So, I awakened a few months ago, and was dreaming of a most unusual event in history. It really happened, and was known as the “great removal”. A scourge in the annals of American history. It was also known as “the trail of tears.” This was when President Andrew Jackson ordered the Cherokee Indians to be removed from their homes and sent to the western territories.
If you’ve been following this blog, you may be familiar with the story, but if not I’ll remind all of the situation as it happened.
I dreamed of the Indians under great stress and anguish walking the more than a thousand miles through rough terrain and agonizing weather as their relatives died and were buried off the side of the trail to the tune of more than four thousand burials. I also dreamed of an anguished, disheartened spirit in the sky watching over the reluctant travelers.
As I awakened, I knew I must do something tho the incident happened approximately 176 years ago. I felt that I had to paint a picture of what I dreamed, or envisioned. There are others that have painted the incident, but I have not let their paintings influence me. I am hung up on my originality. My compositions are mine, and mine alone; and, as far as I know, they don’t have the spirit in the sky. I did a lot of historic research, mostly trying to get the clothing and head dress correct.

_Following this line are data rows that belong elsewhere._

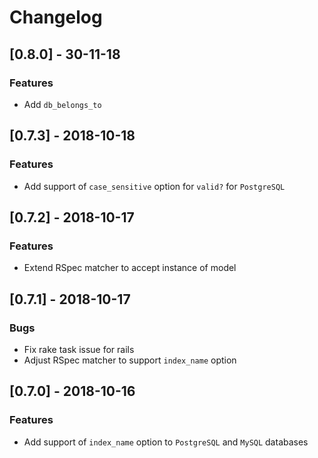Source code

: # Changelog

## [0.8.0] - 30-11-18
### Features
- Add `db_belongs_to` 

## [0.7.3] - 2018-10-18
### Features
- Add support of `case_sensitive` option for `valid?` for `PostgreSQL`

## [0.7.2] - 2018-10-17
### Features
- Extend RSpec matcher to accept instance of model

## [0.7.1] - 2018-10-17
### Bugs
- Fix rake task issue for rails
- Adjust RSpec matcher to support `index_name` option

## [0.7.0] - 2018-10-16
### Features
- Add support of `index_name` option to `PostgreSQL` and `MySQL` databases
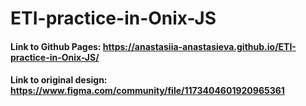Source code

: # ETI-practice-in-Onix-JS
#### Link to Github Pages: https://anastasiia-anastasieva.github.io/ETI-practice-in-Onix-JS/
#### Link to original design: https://www.figma.com/community/file/1173404601920965361
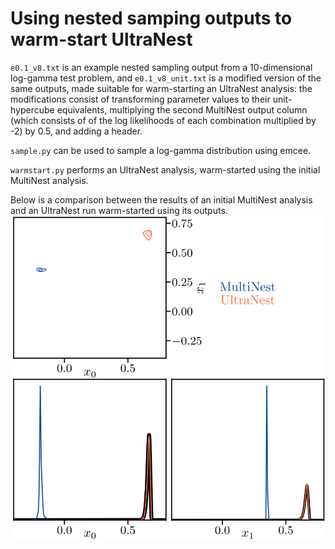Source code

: # Using nested samping outputs to warm-start UltraNest
`e0.1_v8.txt` is an example nested sampling output from a 10-dimensional log-gamma test problem, and `e0.1_v8_unit.txt` is a modified version of the same outputs,
made suitable for warm-starting an UltraNest analysis: the modifications consist of transforming parameter values to their unit-hypercube equivalents, multiplying 
the second MultiNest output column (which consists of of the log likelihoods of each combination multiplied by -2) by 0.5, and adding a header. 

`sample.py` can be used to sample a log-gamma distribution using emcee.

`warmstart.py` performs an UltraNest analysis, warm-started using the initial MultiNest analysis. 

Below is a comparison between the results of an initial MultiNest analysis and an UltraNest run warm-started using its outputs.
![warm-staring](ultracheck.png)
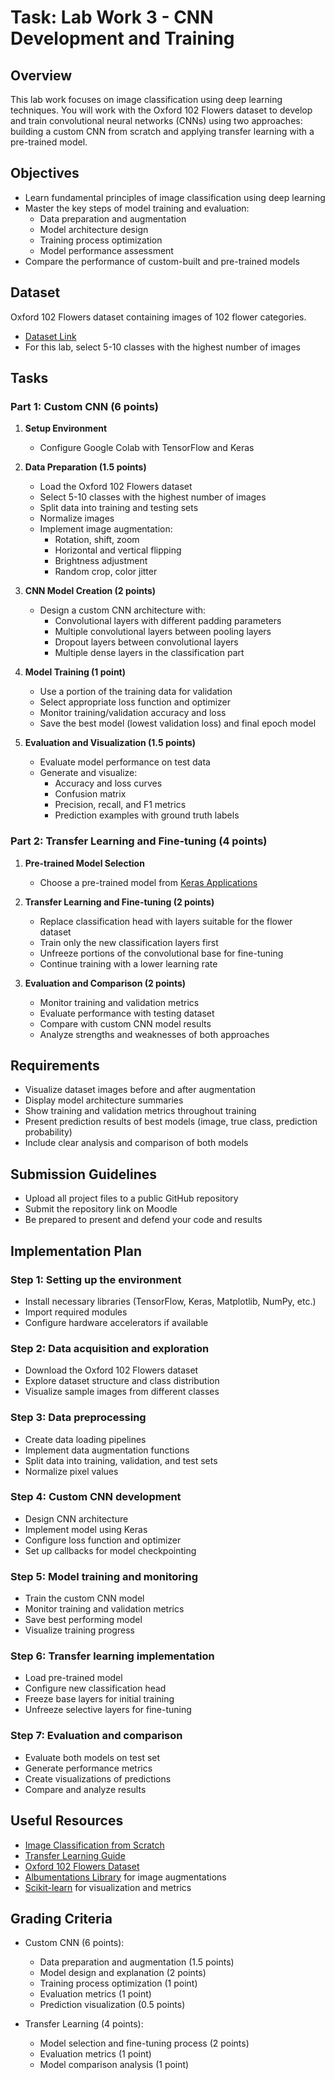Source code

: # Task: Lab Work 3 - CNN Development and Training

## Overview
This lab work focuses on image classification using deep learning techniques. You will work with the Oxford 102 Flowers dataset to develop and train convolutional neural networks (CNNs) using two approaches: building a custom CNN from scratch and applying transfer learning with a pre-trained model.

## Objectives
- Learn fundamental principles of image classification using deep learning
- Master the key steps of model training and evaluation:
  - Data preparation and augmentation
  - Model architecture design
  - Training process optimization
  - Model performance assessment
- Compare the performance of custom-built and pre-trained models

## Dataset
Oxford 102 Flowers dataset containing images of 102 flower categories.
- [Dataset Link](https://www.robots.ox.ac.uk/~vgg/data/flowers/102/)
- For this lab, select 5-10 classes with the highest number of images

## Tasks

### Part 1: Custom CNN (6 points)

1. **Setup Environment**
   - Configure Google Colab with TensorFlow and Keras

2. **Data Preparation (1.5 points)**
   - Load the Oxford 102 Flowers dataset
   - Select 5-10 classes with the highest number of images
   - Split data into training and testing sets
   - Normalize images
   - Implement image augmentation:
     - Rotation, shift, zoom
     - Horizontal and vertical flipping
     - Brightness adjustment
     - Random crop, color jitter

3. **CNN Model Creation (2 points)**
   - Design a custom CNN architecture with:
     - Convolutional layers with different padding parameters
     - Multiple convolutional layers between pooling layers
     - Dropout layers between convolutional layers
     - Multiple dense layers in the classification part

4. **Model Training (1 point)**
   - Use a portion of the training data for validation
   - Select appropriate loss function and optimizer
   - Monitor training/validation accuracy and loss
   - Save the best model (lowest validation loss) and final epoch model

5. **Evaluation and Visualization (1.5 points)**
   - Evaluate model performance on test data
   - Generate and visualize:
     - Accuracy and loss curves
     - Confusion matrix
     - Precision, recall, and F1 metrics
     - Prediction examples with ground truth labels

### Part 2: Transfer Learning and Fine-tuning (4 points)

1. **Pre-trained Model Selection**
   - Choose a pre-trained model from [Keras Applications](https://keras.io/api/applications/)

2. **Transfer Learning and Fine-tuning (2 points)**
   - Replace classification head with layers suitable for the flower dataset
   - Train only the new classification layers first
   - Unfreeze portions of the convolutional base for fine-tuning
   - Continue training with a lower learning rate

3. **Evaluation and Comparison (2 points)**
   - Monitor training and validation metrics
   - Evaluate performance with testing dataset
   - Compare with custom CNN model results
   - Analyze strengths and weaknesses of both approaches

## Requirements
- Visualize dataset images before and after augmentation
- Display model architecture summaries
- Show training and validation metrics throughout training
- Present prediction results of best models (image, true class, prediction probability)
- Include clear analysis and comparison of both models

## Submission Guidelines
- Upload all project files to a public GitHub repository
- Submit the repository link on Moodle
- Be prepared to present and defend your code and results

## Implementation Plan

### Step 1: Setting up the environment
- Install necessary libraries (TensorFlow, Keras, Matplotlib, NumPy, etc.)
- Import required modules
- Configure hardware accelerators if available

### Step 2: Data acquisition and exploration
- Download the Oxford 102 Flowers dataset
- Explore dataset structure and class distribution
- Visualize sample images from different classes

### Step 3: Data preprocessing
- Create data loading pipelines
- Implement data augmentation functions
- Split data into training, validation, and test sets
- Normalize pixel values

### Step 4: Custom CNN development
- Design CNN architecture
- Implement model using Keras
- Configure loss function and optimizer
- Set up callbacks for model checkpointing

### Step 5: Model training and monitoring
- Train the custom CNN model
- Monitor training and validation metrics
- Save best performing model
- Visualize training progress

### Step 6: Transfer learning implementation
- Load pre-trained model
- Configure new classification head
- Freeze base layers for initial training
- Unfreeze selective layers for fine-tuning

### Step 7: Evaluation and comparison
- Evaluate both models on test set
- Generate performance metrics
- Create visualizations of predictions
- Compare and analyze results

## Useful Resources
- [Image Classification from Scratch](https://keras.io/examples/vision/image_classification_from_scratch/)
- [Transfer Learning Guide](https://keras.io/guides/transfer_learning/)
- [Oxford 102 Flowers Dataset](https://www.robots.ox.ac.uk/~vgg/data/flowers/102/)
- [Albumentations Library](https://albumentations.ai/) for image augmentations
- [Scikit-learn](https://scikit-learn.org/) for visualization and metrics

## Grading Criteria
- Custom CNN (6 points):
  - Data preparation and augmentation (1.5 points)
  - Model design and explanation (2 points)
  - Training process optimization (1 point)
  - Evaluation metrics (1 point)
  - Prediction visualization (0.5 points)

- Transfer Learning (4 points):
  - Model selection and fine-tuning process (2 points)
  - Evaluation metrics (1 point)
  - Model comparison analysis (1 point)

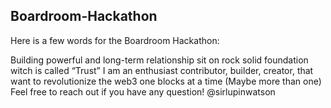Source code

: ## Boardroom-Hackathon

Here is a few words for the Boardroom Hackathon:

Building powerful and long-term relationship sit on rock solid foundation witch is called “Trust” I am an enthusiast contributor, builder, creator, that want to revolutionize the web3 one blocks at a time (Maybe more than one) Feel free to reach out if you have any question! @sirlupinwatson
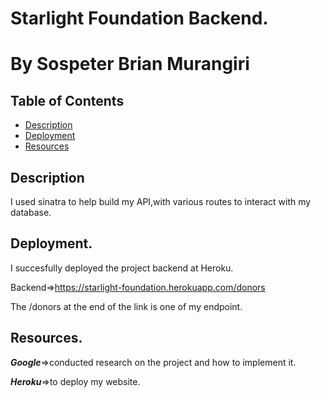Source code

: # Starlight Foundation Backend.
# By Sospeter Brian Murangiri

## Table of Contents
* [Description](#descrption)
* [Deployment](#deployment)
* [Resources](#resources)

## Description
I used sinatra to help build my API,with various routes to interact with my database.

## Deployment.
I succesfully deployed the project backend at Heroku.

Backend=>https://starlight-foundation.herokuapp.com/donors

The /donors at the end of the link is one of my endpoint.

## Resources.

***Google***=>conducted research on the project and how to implement it.

***Heroku***=>to deploy my website. 
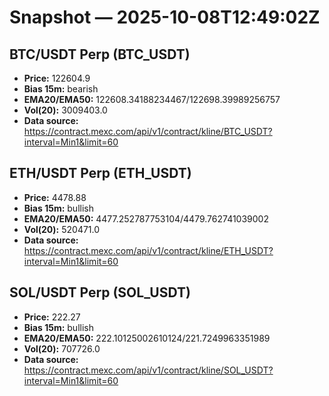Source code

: # Snapshot — 2025-10-08T12:49:02Z

## BTC/USDT Perp (BTC_USDT)
- **Price:** 122604.9
- **Bias 15m:** bearish
- **EMA20/EMA50:** 122608.34188234467/122698.39989256757
- **Vol(20):** 3009403.0
- **Data source:** https://contract.mexc.com/api/v1/contract/kline/BTC_USDT?interval=Min1&limit=60

## ETH/USDT Perp (ETH_USDT)
- **Price:** 4478.88
- **Bias 15m:** bullish
- **EMA20/EMA50:** 4477.252787753104/4479.762741039002
- **Vol(20):** 520471.0
- **Data source:** https://contract.mexc.com/api/v1/contract/kline/ETH_USDT?interval=Min1&limit=60

## SOL/USDT Perp (SOL_USDT)
- **Price:** 222.27
- **Bias 15m:** bullish
- **EMA20/EMA50:** 222.10125002610124/221.7249963351989
- **Vol(20):** 707726.0
- **Data source:** https://contract.mexc.com/api/v1/contract/kline/SOL_USDT?interval=Min1&limit=60

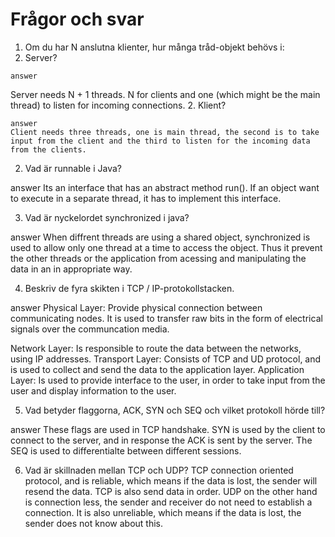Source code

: # Frågor och svar

1. Om du har N anslutna klienter, hur många tråd-objekt behövs i:
  1. Server?
  
    answer
Server needs N + 1 threads. N for clients and one (which might be the main thread) to listen for incoming connections.
  2. Klient?

    answer
    Client needs three threads, one is main thread, the second is to take input from the client and the third to listen for the incoming data from the clients.
    

2. Vad är runnable i Java?

  answer
  Its an interface that has an abstract method run(). If an object want to execute in a separate thread, it has to implement this interface.

3. Vad är nyckelordet synchronized i java?

  answer
  When diffrent threads are using a shared object, synchronized is used to allow only one thread at a time to access the object. Thus it prevent the other threads or the application from acessing and manipulating the data in an in appropriate way.
  

4. Beskriv de fyra skikten i TCP / IP-protokollstacken.
  
  answer
Physical Layer: Provide physical connection between communicating nodes. It is used to transfer raw bits in the form of electrical signals over the communcation media.
  
Network Layer: Is responsible to route the data between the networks, using IP addresses.
Transport Layer: Consists of TCP and UD protocol, and is used to collect and send the data to the application layer.
Application Layer: Is used to provide interface to the user, in order to take input from the user and display information to the user.

5. Vad betyder flaggorna, ACK, SYN och SEQ och vilket protokoll hörde till?

  answer
  These flags are used in TCP handshake. SYN is used by the client to connect to the server, and in response the ACK is sent by the server. The SEQ is used to differentialte between different sessions.
  
6. Vad är skillnaden mellan TCP och UDP?
TCP connection oriented protocol, and is reliable, which means if the data is lost, the sender will resend the data. TCP is also send data in order.
UDP on the other hand is connection less, the sender and receiver do not need to establish a connection. It is also unreliable, which means if the data is lost, the sender does not know about this.



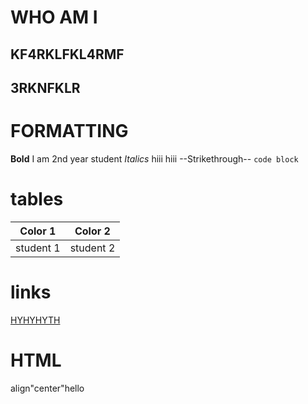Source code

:# WHO AM I 
## KF4RKLFKL4RMF
## 3RKNFKLR
# FORMATTING

**Bold** I am 2nd year student
*Italics* hiii hiii
--Strikethrough--
`code block`
# tables
Color 1| Color 2
----- | -----
student 1 | student 2

# links
[HYHYHYTH](https://www.google.com/maps)


# HTML
align"center"hello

I also did sample paintings for practice while concerning myself with how to portray the anguished spirit.
My concern was whether to paint the spirit as I did the Indians (in full color), or did I want to paint it in a monochrome style? I decided on the latter, using the color of the sky, which at the time was already painted. All I did to get the depiction was to remove the paint with a wet brush, leaving the lighter color outlining the image.
I realized that with enough imagination, their could be several different compositions taking some of the Indians out of the paintings and rearranging them.
Although, I have many different ideas for paintings other than the Original Americans, and must get to it. However, by using the drawings and sketches already worked on, I intend to someday return to these compositions and paint more. Until then, they can patiently wait in a file drawer in my studio.